▶ [THE REQUEST]
Give the data again, word for word.

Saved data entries
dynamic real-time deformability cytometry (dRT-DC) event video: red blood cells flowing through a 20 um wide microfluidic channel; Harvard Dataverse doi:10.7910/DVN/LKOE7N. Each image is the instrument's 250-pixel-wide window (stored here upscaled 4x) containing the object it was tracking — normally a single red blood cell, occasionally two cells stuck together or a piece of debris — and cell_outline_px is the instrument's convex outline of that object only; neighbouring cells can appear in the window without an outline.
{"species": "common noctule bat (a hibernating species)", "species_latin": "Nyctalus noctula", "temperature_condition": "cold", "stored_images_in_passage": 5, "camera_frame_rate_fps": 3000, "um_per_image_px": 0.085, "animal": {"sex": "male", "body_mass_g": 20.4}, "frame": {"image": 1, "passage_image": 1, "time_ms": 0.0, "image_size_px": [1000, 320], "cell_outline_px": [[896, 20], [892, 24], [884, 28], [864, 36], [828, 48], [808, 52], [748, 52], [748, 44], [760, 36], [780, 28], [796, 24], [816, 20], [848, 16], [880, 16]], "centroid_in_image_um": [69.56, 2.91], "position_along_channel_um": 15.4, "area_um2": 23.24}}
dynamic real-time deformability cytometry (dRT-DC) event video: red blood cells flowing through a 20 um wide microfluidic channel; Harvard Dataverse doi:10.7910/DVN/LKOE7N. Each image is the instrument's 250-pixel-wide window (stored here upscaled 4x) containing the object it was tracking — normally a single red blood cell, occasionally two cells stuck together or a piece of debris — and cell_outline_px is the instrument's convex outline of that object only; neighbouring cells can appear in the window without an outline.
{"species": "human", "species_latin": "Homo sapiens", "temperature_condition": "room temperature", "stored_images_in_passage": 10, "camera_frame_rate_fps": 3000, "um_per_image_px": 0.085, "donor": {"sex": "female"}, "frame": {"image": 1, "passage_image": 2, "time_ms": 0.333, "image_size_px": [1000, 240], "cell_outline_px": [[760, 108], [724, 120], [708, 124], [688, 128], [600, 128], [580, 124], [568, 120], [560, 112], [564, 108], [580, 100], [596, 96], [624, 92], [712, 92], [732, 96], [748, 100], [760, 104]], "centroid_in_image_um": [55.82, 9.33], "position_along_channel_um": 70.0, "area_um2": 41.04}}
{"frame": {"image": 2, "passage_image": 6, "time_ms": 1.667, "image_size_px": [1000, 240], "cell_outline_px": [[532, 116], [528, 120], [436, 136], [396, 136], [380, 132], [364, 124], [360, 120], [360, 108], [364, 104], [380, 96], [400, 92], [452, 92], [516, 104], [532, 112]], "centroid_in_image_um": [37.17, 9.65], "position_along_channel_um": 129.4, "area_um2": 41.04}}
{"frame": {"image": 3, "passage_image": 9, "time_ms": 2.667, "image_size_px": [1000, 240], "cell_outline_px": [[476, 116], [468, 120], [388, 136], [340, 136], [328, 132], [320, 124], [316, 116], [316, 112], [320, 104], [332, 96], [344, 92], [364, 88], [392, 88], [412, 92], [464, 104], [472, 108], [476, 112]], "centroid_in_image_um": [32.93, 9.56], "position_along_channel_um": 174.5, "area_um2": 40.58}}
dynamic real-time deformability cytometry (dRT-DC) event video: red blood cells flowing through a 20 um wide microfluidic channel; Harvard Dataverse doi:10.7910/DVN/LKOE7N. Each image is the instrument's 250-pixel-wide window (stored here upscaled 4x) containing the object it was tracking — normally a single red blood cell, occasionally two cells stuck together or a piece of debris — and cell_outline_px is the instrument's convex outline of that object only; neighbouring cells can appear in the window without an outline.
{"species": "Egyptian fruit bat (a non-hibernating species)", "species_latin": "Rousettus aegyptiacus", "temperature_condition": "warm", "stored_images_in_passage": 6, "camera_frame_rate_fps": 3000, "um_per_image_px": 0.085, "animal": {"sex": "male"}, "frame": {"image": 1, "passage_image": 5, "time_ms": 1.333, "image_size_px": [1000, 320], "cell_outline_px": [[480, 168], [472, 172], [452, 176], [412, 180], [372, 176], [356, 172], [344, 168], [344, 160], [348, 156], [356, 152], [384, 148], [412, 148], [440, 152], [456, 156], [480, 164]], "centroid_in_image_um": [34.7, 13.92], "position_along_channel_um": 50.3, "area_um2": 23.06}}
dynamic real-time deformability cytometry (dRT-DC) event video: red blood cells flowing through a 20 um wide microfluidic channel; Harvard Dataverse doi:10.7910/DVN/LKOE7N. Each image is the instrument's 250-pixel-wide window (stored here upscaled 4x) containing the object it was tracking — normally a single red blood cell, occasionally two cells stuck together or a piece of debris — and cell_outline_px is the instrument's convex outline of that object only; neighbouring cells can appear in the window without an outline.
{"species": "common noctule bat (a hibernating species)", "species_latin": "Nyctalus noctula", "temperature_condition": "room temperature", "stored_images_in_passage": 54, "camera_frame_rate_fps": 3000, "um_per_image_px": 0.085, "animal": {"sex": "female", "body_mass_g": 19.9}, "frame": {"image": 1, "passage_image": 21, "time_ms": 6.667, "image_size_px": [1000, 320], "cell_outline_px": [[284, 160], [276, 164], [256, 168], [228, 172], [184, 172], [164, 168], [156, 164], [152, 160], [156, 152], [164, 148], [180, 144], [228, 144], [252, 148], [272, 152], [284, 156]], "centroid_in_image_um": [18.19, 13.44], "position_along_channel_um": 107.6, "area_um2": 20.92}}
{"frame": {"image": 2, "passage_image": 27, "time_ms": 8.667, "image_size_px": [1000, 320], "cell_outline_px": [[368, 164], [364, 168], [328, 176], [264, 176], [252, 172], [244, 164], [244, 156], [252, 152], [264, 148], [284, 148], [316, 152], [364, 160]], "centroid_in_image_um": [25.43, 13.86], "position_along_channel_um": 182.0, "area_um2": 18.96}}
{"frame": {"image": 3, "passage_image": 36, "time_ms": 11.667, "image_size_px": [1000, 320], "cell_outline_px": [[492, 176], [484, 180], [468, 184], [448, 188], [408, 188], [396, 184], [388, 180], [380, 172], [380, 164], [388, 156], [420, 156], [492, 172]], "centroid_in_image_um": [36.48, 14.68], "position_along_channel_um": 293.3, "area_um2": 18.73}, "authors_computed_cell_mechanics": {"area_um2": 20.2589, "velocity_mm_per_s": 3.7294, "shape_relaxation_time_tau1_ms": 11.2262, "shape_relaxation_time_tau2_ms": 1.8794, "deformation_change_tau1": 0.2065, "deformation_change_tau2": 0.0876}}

▶ [RESULT]
dynamic real-time deformability cytometry (dRT-DC) event video: red blood cells flowing through a 20 um wide microfluidic channel; Harvard Dataverse doi:10.7910/DVN/LKOE7N. Each image is the instrument's 250-pixel-wide window (stored here upscaled 4x) containing the object it was tracking — normally a single red blood cell, occasionally two cells stuck together or a piece of debris — and cell_outline_px is the instrument's convex outline of that object only; neighbouring cells can appear in the window without an outline.
{"species": "common noctule bat (a hibernating species)", "species_latin": "Nyctalus noctula", "temperature_condition": "cold", "stored_images_in_passage": 5, "camera_frame_rate_fps": 3000, "um_per_image_px": 0.085, "animal": {"sex": "male", "body_mass_g": 20.4}, "frame": {"image": 1, "passage_image": 1, "time_ms": 0.0, "image_size_px": [1000, 320], "cell_outline_px": [[896, 20], [892, 24], [884, 28], [864, 36], [828, 48], [808, 52], [748, 52], [748, 44], [760, 36], [780, 28], [796, 24], [816, 20], [848, 16], [880, 16]], "centroid_in_image_um": [69.56, 2.91], "position_along_channel_um": 15.4, "area_um2": 23.24}}
dynamic real-time deformability cytometry (dRT-DC) event video: red blood cells flowing through a 20 um wide microfluidic channel; Harvard Dataverse doi:10.7910/DVN/LKOE7N. Each image is the instrument's 250-pixel-wide window (stored here upscaled 4x) containing the object it was tracking — normally a single red blood cell, occasionally two cells stuck together or a piece of debris — and cell_outline_px is the instrument's convex outline of that object only; neighbouring cells can appear in the window without an outline.
{"species": "human", "species_latin": "Homo sapiens", "temperature_condition": "room temperature", "stored_images_in_passage": 10, "camera_frame_rate_fps": 3000, "um_per_image_px": 0.085, "donor": {"sex": "female"}, "frame": {"image": 1, "passage_image": 2, "time_ms": 0.333, "image_size_px": [1000, 240], "cell_outline_px": [[760, 108], [724, 120], [708, 124], [688, 128], [600, 128], [580, 124], [568, 120], [560, 112], [564, 108], [580, 100], [596, 96], [624, 92], [712, 92], [732, 96], [748, 100], [760, 104]], "centroid_in_image_um": [55.82, 9.33], "position_along_channel_um": 70.0, "area_um2": 41.04}}
{"frame": {"image": 2, "passage_image": 6, "time_ms": 1.667, "image_size_px": [1000, 240], "cell_outline_px": [[532, 116], [528, 120], [436, 136], [396, 136], [380, 132], [364, 124], [360, 120], [360, 108], [364, 104], [380, 96], [400, 92], [452, 92], [516, 104], [532, 112]], "centroid_in_image_um": [37.17, 9.65], "position_along_channel_um": 129.4, "area_um2": 41.04}}
{"frame": {"image": 3, "passage_image": 9, "time_ms": 2.667, "image_size_px": [1000, 240], "cell_outline_px": [[476, 116], [468, 120], [388, 136], [340, 136], [328, 132], [320, 124], [316, 116], [316, 112], [320, 104], [332, 96], [344, 92], [364, 88], [392, 88], [412, 92], [464, 104], [472, 108], [476, 112]], "centroid_in_image_um": [32.93, 9.56], "position_along_channel_um": 174.5, "area_um2": 40.58}}
dynamic real-time deformability cytometry (dRT-DC) event video: red blood cells flowing through a 20 um wide microfluidic channel; Harvard Dataverse doi:10.7910/DVN/LKOE7N. Each image is the instrument's 250-pixel-wide window (stored here upscaled 4x) containing the object it was tracking — normally a single red blood cell, occasionally two cells stuck together or a piece of debris — and cell_outline_px is the instrument's convex outline of that object only; neighbouring cells can appear in the window without an outline.
{"species": "Egyptian fruit bat (a non-hibernating species)", "species_latin": "Rousettus aegyptiacus", "temperature_condition": "warm", "stored_images_in_passage": 6, "camera_frame_rate_fps": 3000, "um_per_image_px": 0.085, "animal": {"sex": "male"}, "frame": {"image": 1, "passage_image": 5, "time_ms": 1.333, "image_size_px": [1000, 320], "cell_outline_px": [[480, 168], [472, 172], [452, 176], [412, 180], [372, 176], [356, 172], [344, 168], [344, 160], [348, 156], [356, 152], [384, 148], [412, 148], [440, 152], [456, 156], [480, 164]], "centroid_in_image_um": [34.7, 13.92], "position_along_channel_um": 50.3, "area_um2": 23.06}}
dynamic real-time deformability cytometry (dRT-DC) event video: red blood cells flowing through a 20 um wide microfluidic channel; Harvard Dataverse doi:10.7910/DVN/LKOE7N. Each image is the instrument's 250-pixel-wide window (stored here upscaled 4x) containing the object it was tracking — normally a single red blood cell, occasionally two cells stuck together or a piece of debris — and cell_outline_px is the instrument's convex outline of that object only; neighbouring cells can appear in the window without an outline.
{"species": "common noctule bat (a hibernating species)", "species_latin": "Nyctalus noctula", "temperature_condition": "room temperature", "stored_images_in_passage": 54, "camera_frame_rate_fps": 3000, "um_per_image_px": 0.085, "animal": {"sex": "female", "body_mass_g": 19.9}, "frame": {"image": 1, "passage_image": 21, "time_ms": 6.667, "image_size_px": [1000, 320], "cell_outline_px": [[284, 160], [276, 164], [256, 168], [228, 172], [184, 172], [164, 168], [156, 164], [152, 160], [156, 152], [164, 148], [180, 144], [228, 144], [252, 148], [272, 152], [284, 156]], "centroid_in_image_um": [18.19, 13.44], "position_along_channel_um": 107.6, "area_um2": 20.92}}
{"frame": {"image": 2, "passage_image": 27, "time_ms": 8.667, "image_size_px": [1000, 320], "cell_outline_px": [[368, 164], [364, 168], [328, 176], [264, 176], [252, 172], [244, 164], [244, 156], [252, 152], [264, 148], [284, 148], [316, 152], [364, 160]], "centroid_in_image_um": [25.43, 13.86], "position_along_channel_um": 182.0, "area_um2": 18.96}}
{"frame": {"image": 3, "passage_image": 36, "time_ms": 11.667, "image_size_px": [1000, 320], "cell_outline_px": [[492, 176], [484, 180], [468, 184], [448, 188], [408, 188], [396, 184], [388, 180], [380, 172], [380, 164], [388, 156], [420, 156], [492, 172]], "centroid_in_image_um": [36.48, 14.68], "position_along_channel_um": 293.3, "area_um2": 18.73}, "authors_computed_cell_mechanics": {"area_um2": 20.2589, "velocity_mm_per_s": 3.7294, "shape_relaxation_time_tau1_ms": 11.2262, "shape_relaxation_time_tau2_ms": 1.8794, "deformation_change_tau1": 0.2065, "deformation_change_tau2": 0.0876}}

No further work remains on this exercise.